There were reassuring words today for anyone considering buying shares in Mighty River Power. There's been speculation the possible closure of the Tiwai smelter would cut power and share prices. But Transpower boss Patrick Strange says if the smelter closed, any drop in power prices would be only short-term.
Tiwai's smelter uses 15 percent of New Zealand's electricity, but if it closes, the head of Transpower says we'd still cope.
Rio Tinto abandoned talks with the Government over a possible subsidy for the smelter last week. Then, the Opposition was full of doom.
"Essentially there is a big question mark hanging over all of the electricity generators in New Zealand," says Green Party co-leader Russel Norman.

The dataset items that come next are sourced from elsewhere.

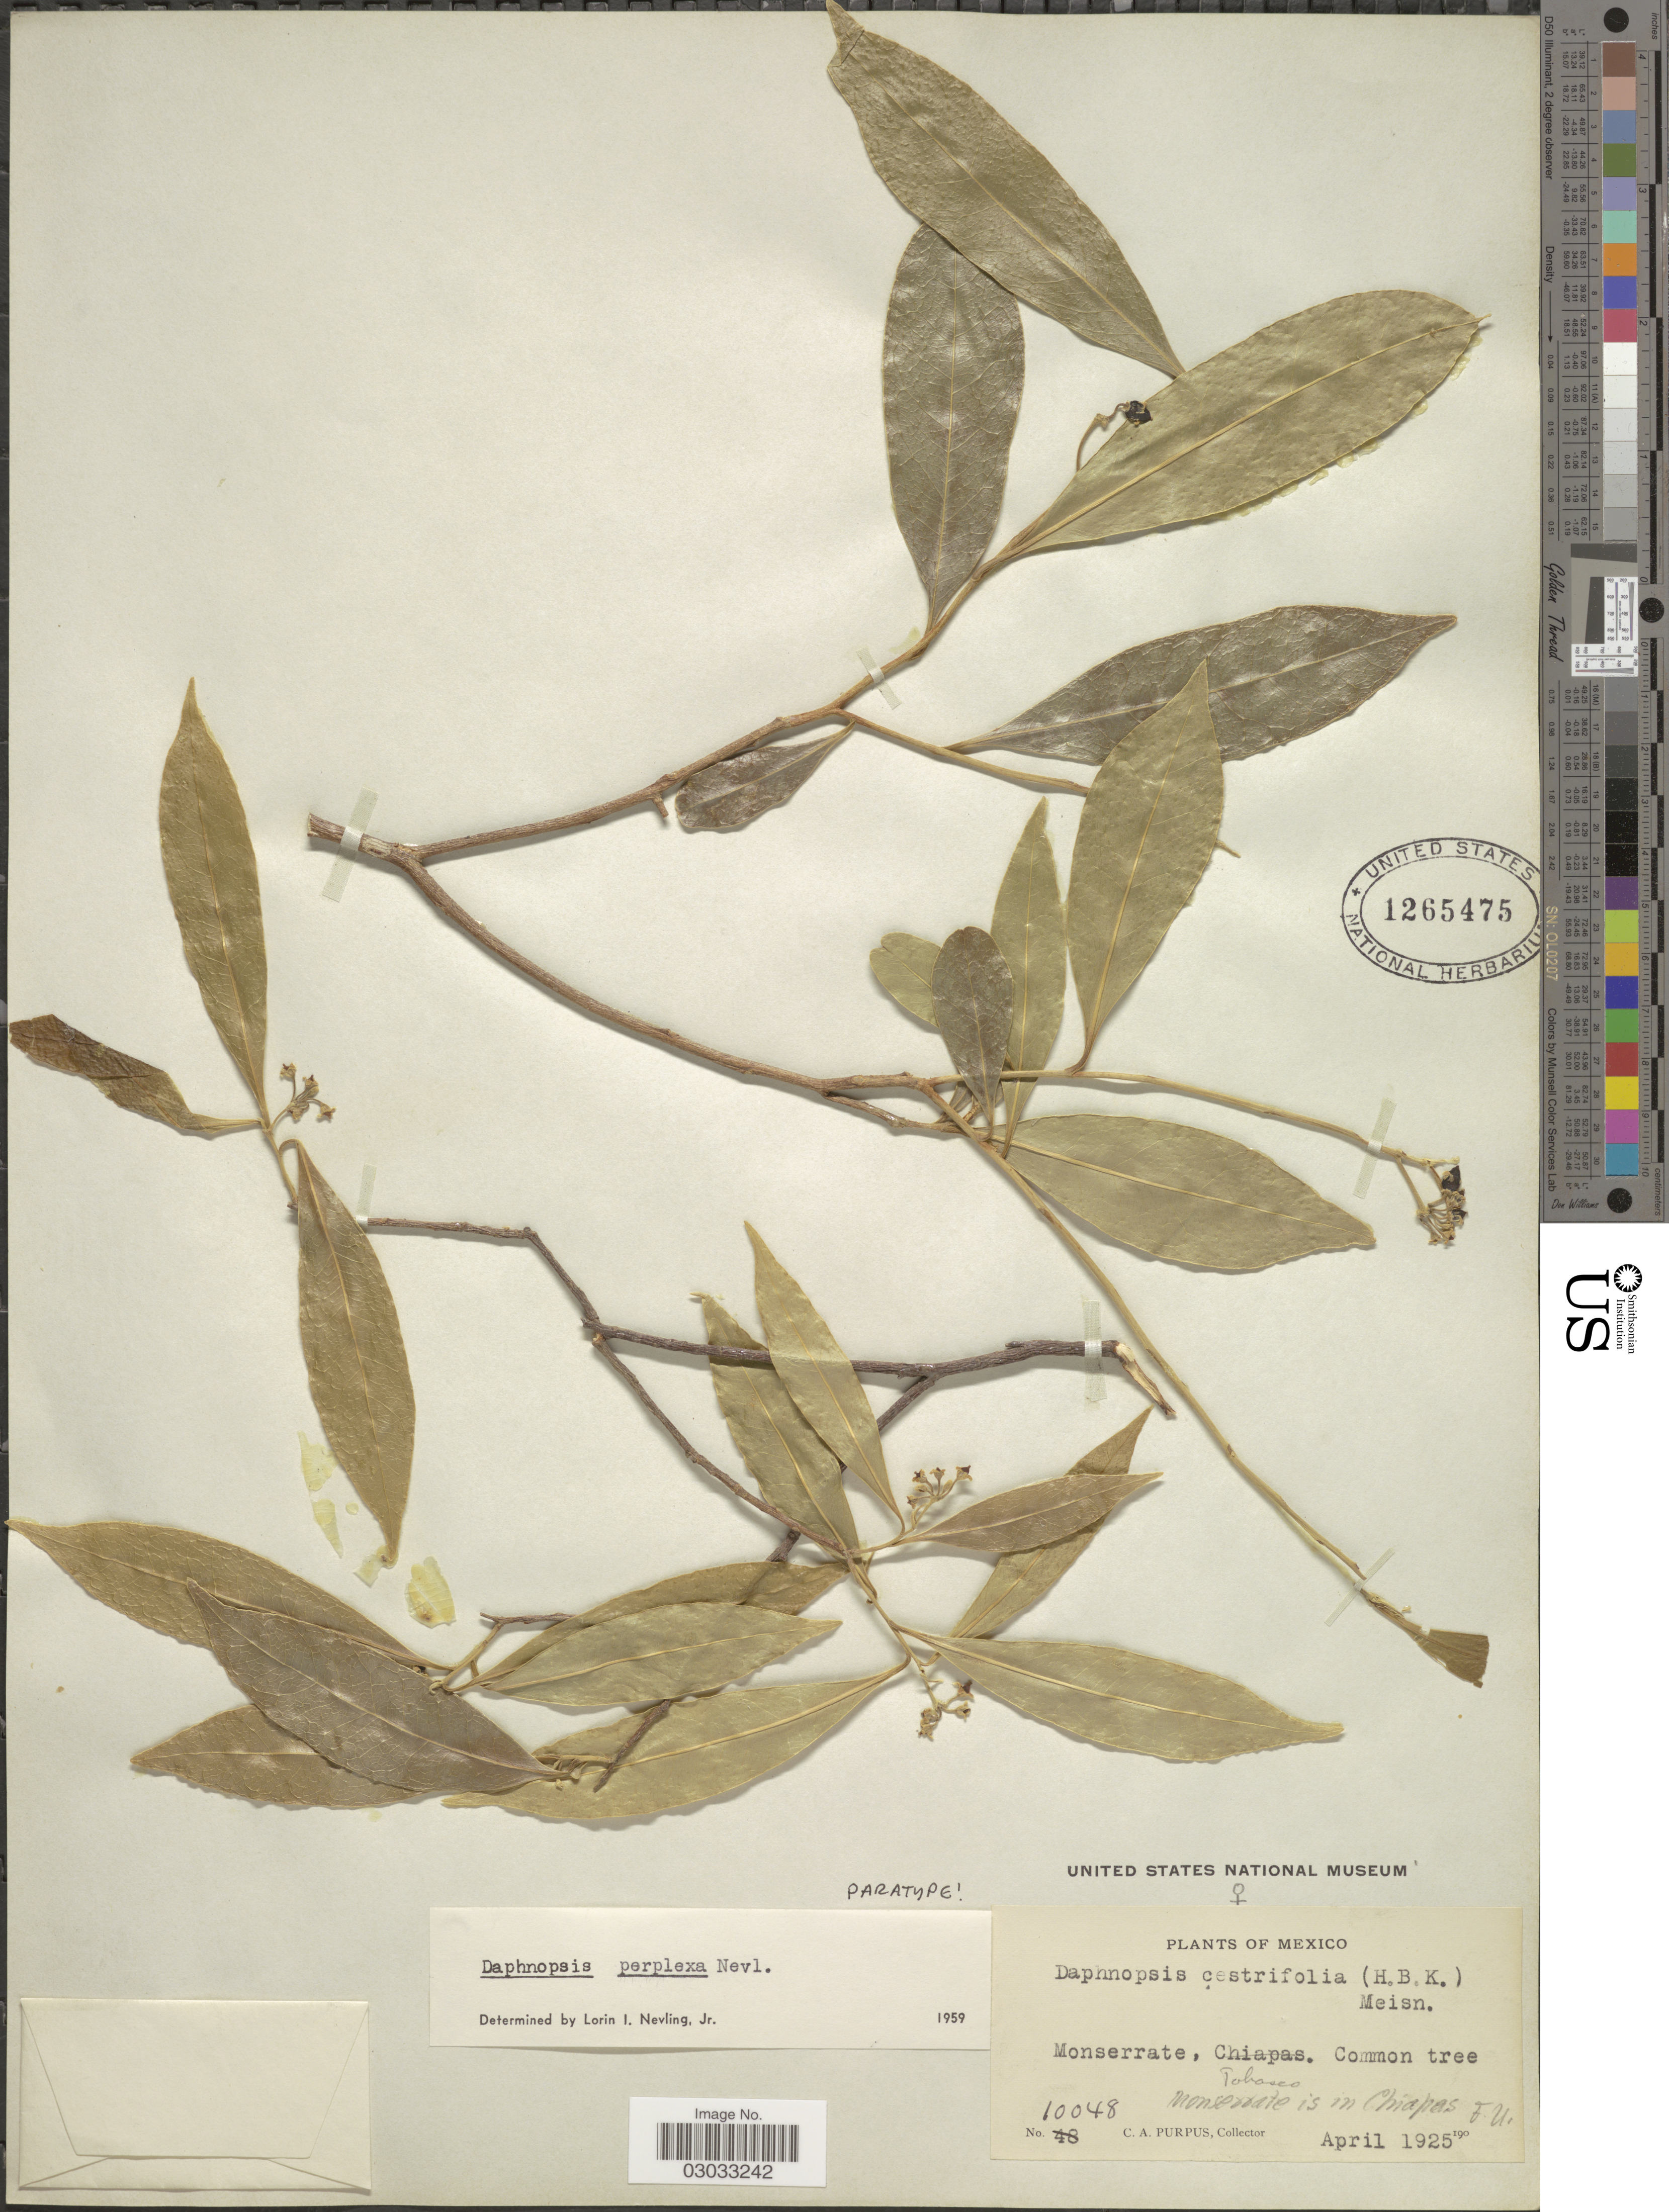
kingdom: Plantae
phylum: Tracheophyta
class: Magnoliopsida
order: Malvales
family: Thymelaeaceae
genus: Daphnopsis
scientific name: Daphnopsis perplexa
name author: Nevling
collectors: C. A. Purpus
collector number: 10048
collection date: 1925-04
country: Mexico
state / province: Chiapas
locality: Monserrate, Tobasco, Monserrate is in Chiapas.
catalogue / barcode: US 1265475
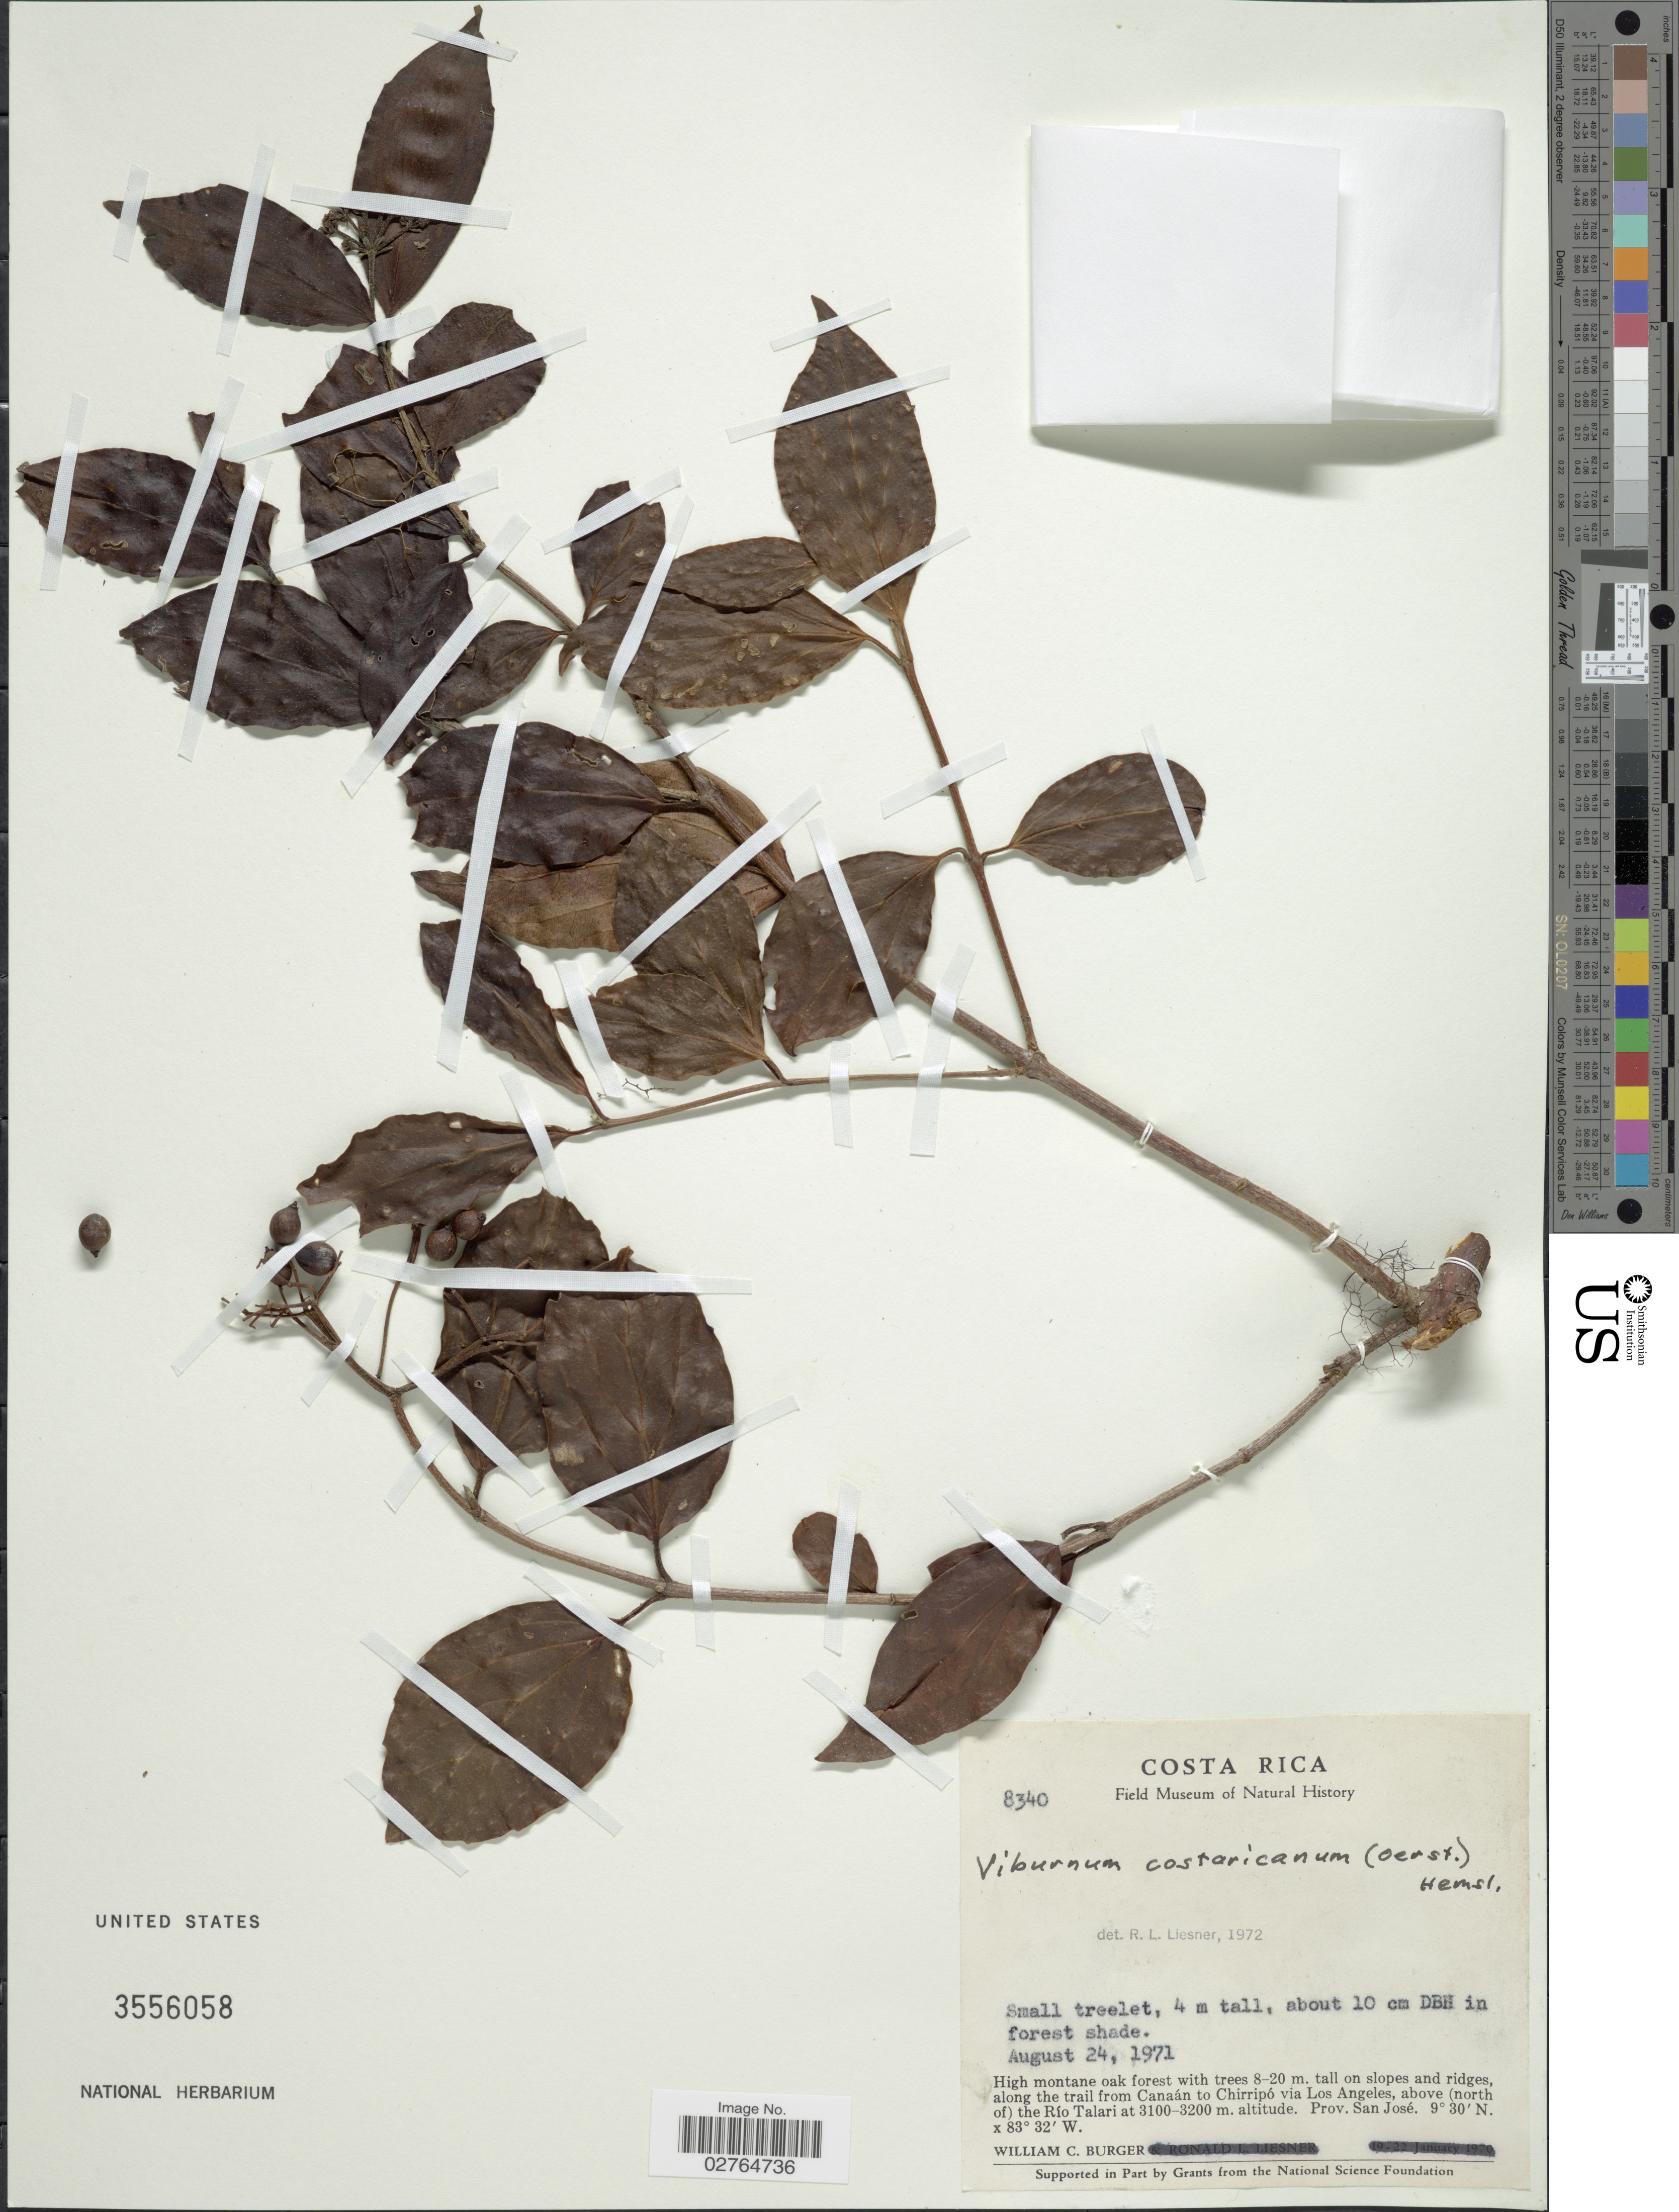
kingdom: Plantae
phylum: Tracheophyta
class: Magnoliopsida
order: Dipsacales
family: Viburnaceae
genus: Viburnum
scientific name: Viburnum costaricanum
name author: (Oerst.) Hemsl.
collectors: W. Burger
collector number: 8340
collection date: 1971-08-24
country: Costa Rica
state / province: San José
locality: Along the trail from Canáan to Chirripó via Los Angeles, above (north of) the Río Talari.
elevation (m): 3100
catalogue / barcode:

But Mr Strange says the industry was already preparing for that eventuality by 2022. It's just that now it may come sooner.
"If something happened at Tiwai and it disappeared tomorrow – we had a huge fire – we'd spill a little bit of water for a couple of years," he says. "But in reality it's not going to shut quickly."
Manapouri Power Station currently supplies Tiwai, but Mr Strange says it would take only three summers to tweak its lines into the national grid at the relatively low cost of $110 million.
"It'll have a downward effect on wholesale prices, which will be a relief to some struggling businesses," says Mr Strange.
But if that's good news for consumers, it isn't for investors in companies like Mighty River Power, which will make less profit and lower returns to shareholders when power prices tumble.
But any tumble would be short-term. Mr Strange says the market would ensure coal-fired power stations like Huntly closed sooner rather than later, and new plants just wouldn't get built for four or five years.
"We don't need it and people are more rational in the end," says Mr Strange. "There's no point in growing more carrots when there's a glut."
Power industry consultant Brian Leyland says instead of ensuring demand always exceeds supply, the industry could invest to prevent future crises, like droughts, having any impact on supply.
"I'm quite sure that the electricity industry, which controls the market and controls the power price, will arrange to keep this on the edge of a shortage and keep the prices as high as they need to make a good profit," says Mr Leyland.